[TEXT EXCERPT]:

↓

It’s as simple as that. If I’m wrong then you can kick my …, but let’s try not to confuse seen by discussing general approach when he asked for a solution for this exact shader.
Cheers

I have one question about the shader. It does 200 steps, but if the dataset is 256^3, it is not enough.

Is there any limitation for the number of steps for a loop?

Thanks for all the help guys. I’m getting closer. The raycast display looks very similar to my 3D or 2D slice version.

I’ve noticed that the raycaster is very sensitive to volExtentMax and volExtentMin as well as stepsize. If I hardcode the following values the display looks better but there is…well a kind of warping @ the corners when I rotate the volume:

  
  volExtentMax[0] = 1;
  volExtentMax[1] = 1;
  volExtentMax[2] = 1;

  volExtentMin[0] = -1;
  volExtentMin[1] = -1;
  volExtentMin[2] = -1;

  float3 camera = (worldCameraPosition - volExtentMin) / (volExtentMax - volExtentMin);

  stepsize = 0.01;

What should volExtentMin/volExtentMax and stepsize be? I would think volExtenMin/Max should be coordinates in world space that represent min/max coordinates of the cube.

↑

Rows contained in a dataset
↓

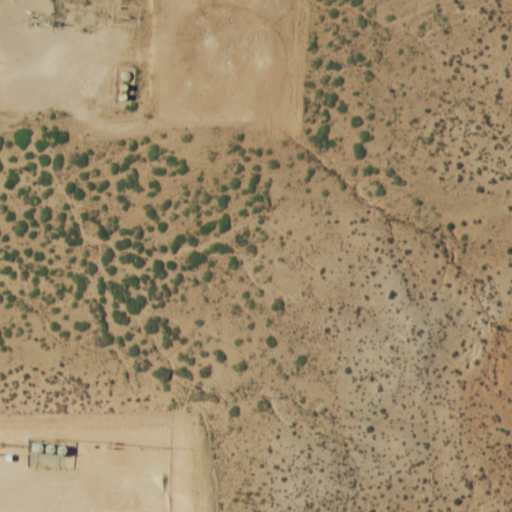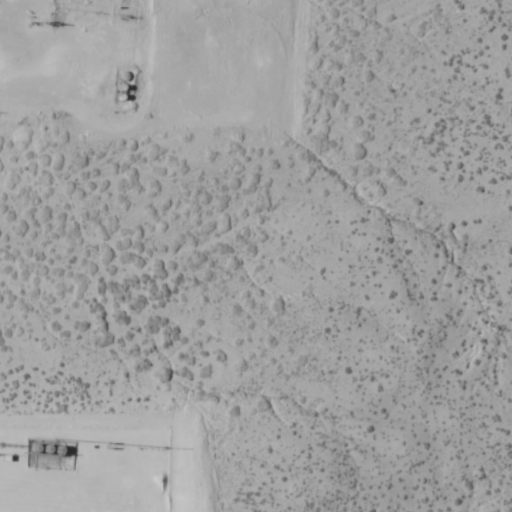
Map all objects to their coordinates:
road: (44, 84)
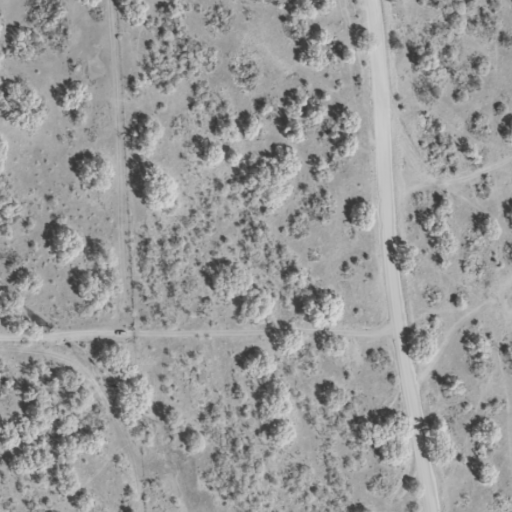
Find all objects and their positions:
road: (392, 257)
road: (202, 334)
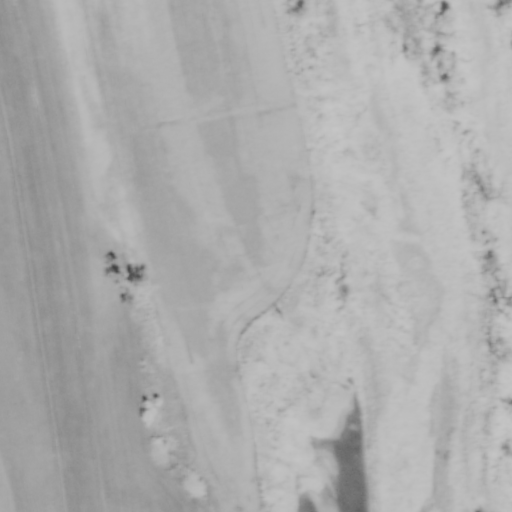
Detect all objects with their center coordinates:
airport: (20, 379)
road: (2, 502)
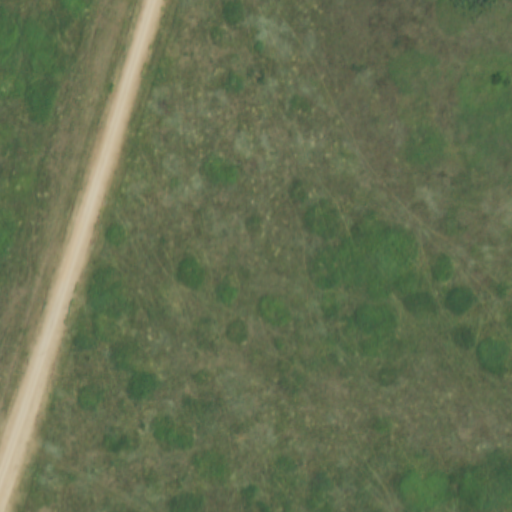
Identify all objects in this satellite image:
road: (71, 229)
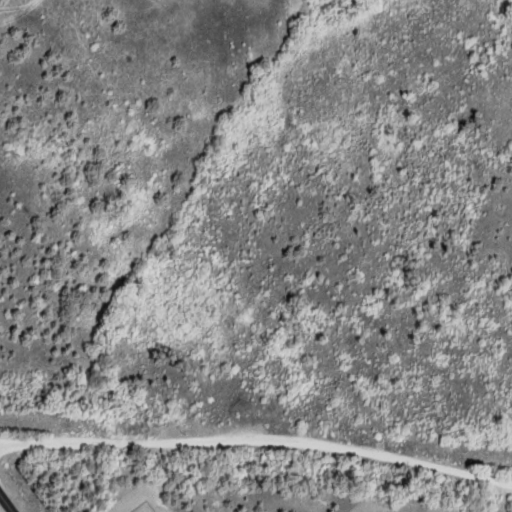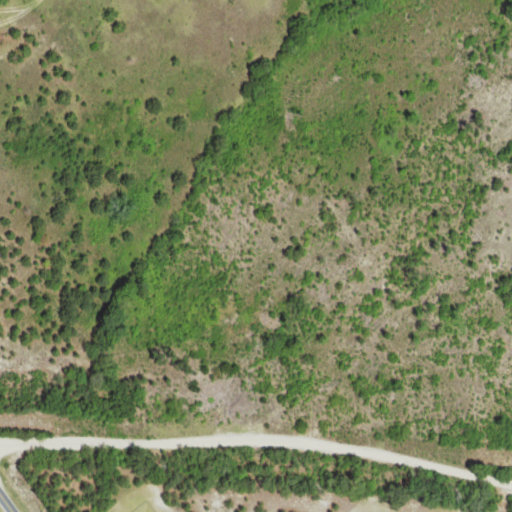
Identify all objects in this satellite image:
road: (257, 441)
road: (6, 502)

↑

[DIRECTIONS]:
• 1. Reproduce the shader discussion starting at "What should volExtentMin/volExtentMax" and ending at "of the cube.".
• 2. Write what comes next in the shader discussion, picking up after its last sentence.
These rows have no connection to the shader discussion.

[RESPONSES IN ORDER]:
• 1.
What should volExtentMin/volExtentMax and stepsize be? I would think volExtenMin/Max should be coordinates in world space that represent min/max coordinates of the cube.

• 2.
Rotating volume could be done quite easily using texture matrix - you would just need to transform camera position by that matrix.
To avoid the wrapping effect siply use the GL_CLAMP wrapping mode for all 3 coordinates your volume texture and make sure that you have one-pixel empty margin in your volume texture.

Stegmaier et al have been generous enough to provide sample code for a gpu-based raycaster. Their shaders though are written in assembly language. It should be useful for your purpose of setting up shaders for gpu-based raycasting though.

http://www.vis.uni-stuttgart.de/eng/research/fields/current/spvolren/

A Simple and Flexible Volume Rendering Framework for Graphics-Hardware-based Raycasting

Simon Stegmaier, Magnus Strengert, Thomas Klein

Hi guys,

sorry to dredge this old thread up from the mists of ancient time (well, 2006, anyway), but I’ve been trying to implement something similar myself, and have got a bit stuck, as you can see in my recent post on the OpenGL GLSL Forum.

One of the things that really confuses me here is whether I should be applying the raycasting fragment/pixel shader to a cube (with backface-culling), or a quad. I’ve tried both approaches, but neither seem to work for me. I’ve been using a GLSL version of Peter Triers’ shader.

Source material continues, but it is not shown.